パンの美味しさとかしっとり感というものに不可欠なのは、焼いている最中に生地が伸びながら焼けているかどうかという点で、オーブンスプリングという表現をよく使いますが、しっかりとオーブンの中で伸びながら焼けていくことで表皮は薄くなり、そして内層に火が入りやすくなるのです。一見見た目の良いおとなしい生地のように見えますが、どうしても表皮が厚くなり、目づまりしたパンになってしまいます。イースト量はけして多すぎず、出来るだけ柔らかい生地にすること、生地温度はやや低めにすること、そして時間に制約があるようなときには、生地を冷蔵して低温発酵させるなどして、パン生地に一番必要な発酵時間を短縮するようなことがないようにしてほしいと思います。
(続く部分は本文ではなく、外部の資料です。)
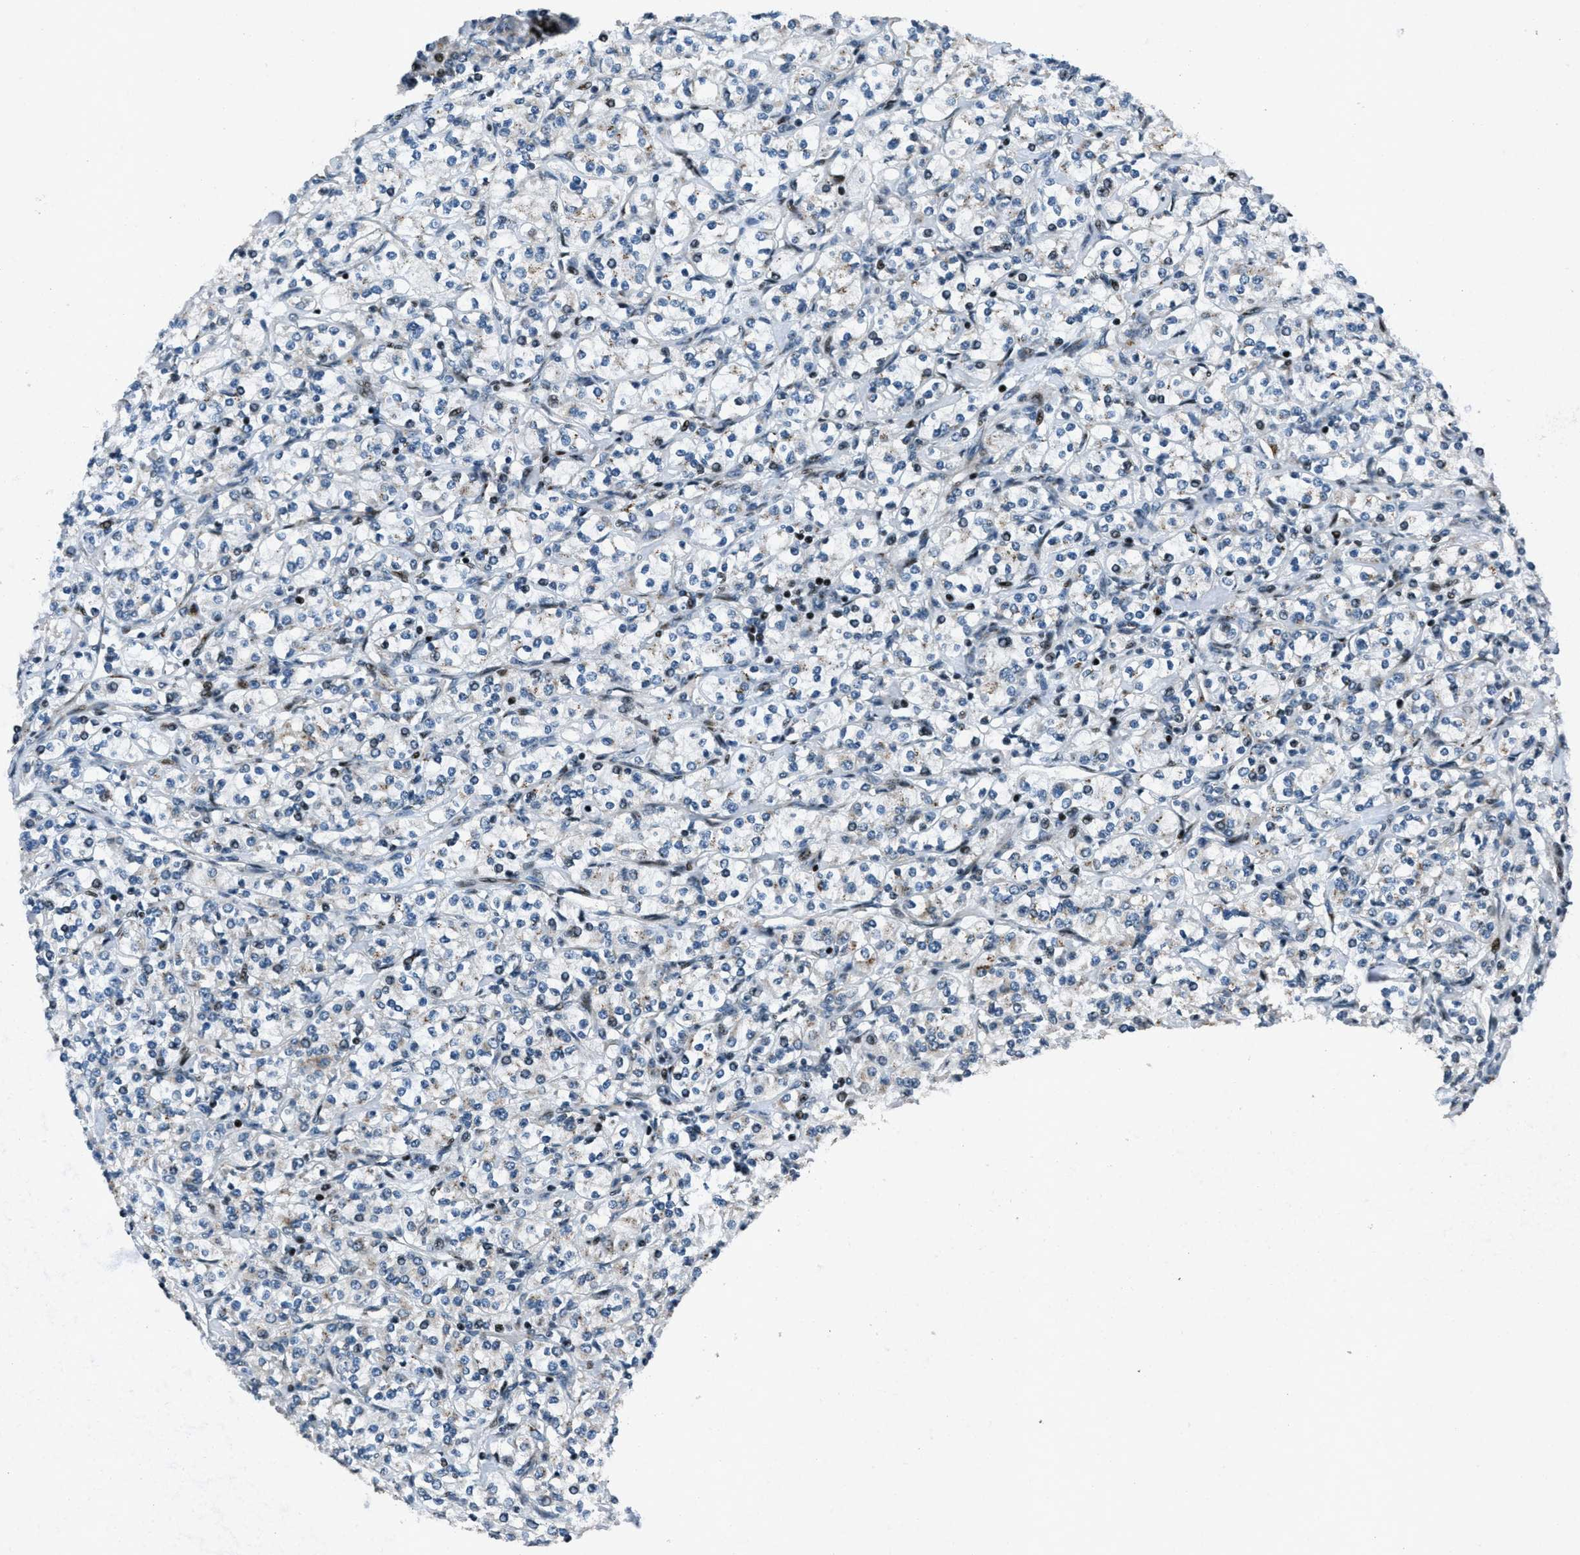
{"staining": {"intensity": "negative", "quantity": "none", "location": "none"}, "tissue": "renal cancer", "cell_type": "Tumor cells", "image_type": "cancer", "snomed": [{"axis": "morphology", "description": "Adenocarcinoma, NOS"}, {"axis": "topography", "description": "Kidney"}], "caption": "There is no significant staining in tumor cells of renal adenocarcinoma. The staining was performed using DAB to visualize the protein expression in brown, while the nuclei were stained in blue with hematoxylin (Magnification: 20x).", "gene": "GPC6", "patient": {"sex": "male", "age": 77}}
ご家庭でのパン作りでお悩みの方から、最も多くいただくお悩みが「パンがすぐに硬くなるのはどうしてか」というご質問です。
この点パン屋さんでは、常に多くのパンを作っていますので、むしろ生地の発酵時間は取り過ぎてしまうことの方が多く、どうやったら短くできるのかが逆に解らないくらいなのです。
しかし、ご家庭では3個・4個の世界だと思いますので、例えばベンチタイムだけをとっても、「丸めました」「ここから20分何しよう・・・」「成形しました」「ここから1時間何しよう・・・」となるわけで、時間の使い方が非常に非効率になりがちですよね。
ですので、ご家庭でパン作りを無駄なく行う秘訣は、ある程度色々な種類をたくさん作ることです。
そうしますと、次から次へとやることが多くなり、ベンチタイムがとても短く感じられますし、次々と焼いていかなければなりませんので、オーブン内も安定してくると思いますよ。
かく言う私も家庭でパンを作る時には、最低でも4種類、合計50個以上は焼いてしまいますので、当日だけでは食べきれません。
「お隣さんに分けようか・・・」と言うのですが、絶対にそこにはうなずいてもらえません。
作り手としては嬉しい限りですよね。
どんなに成形が上手でも、原材料にこだわっても、肝心なところを見逃すとパンは味気ないものになってしまいます。
むしろ、形や技術にとらわれることなく、発酵時間を十分にとった風味豊かなパンを作っていただきたいと思います。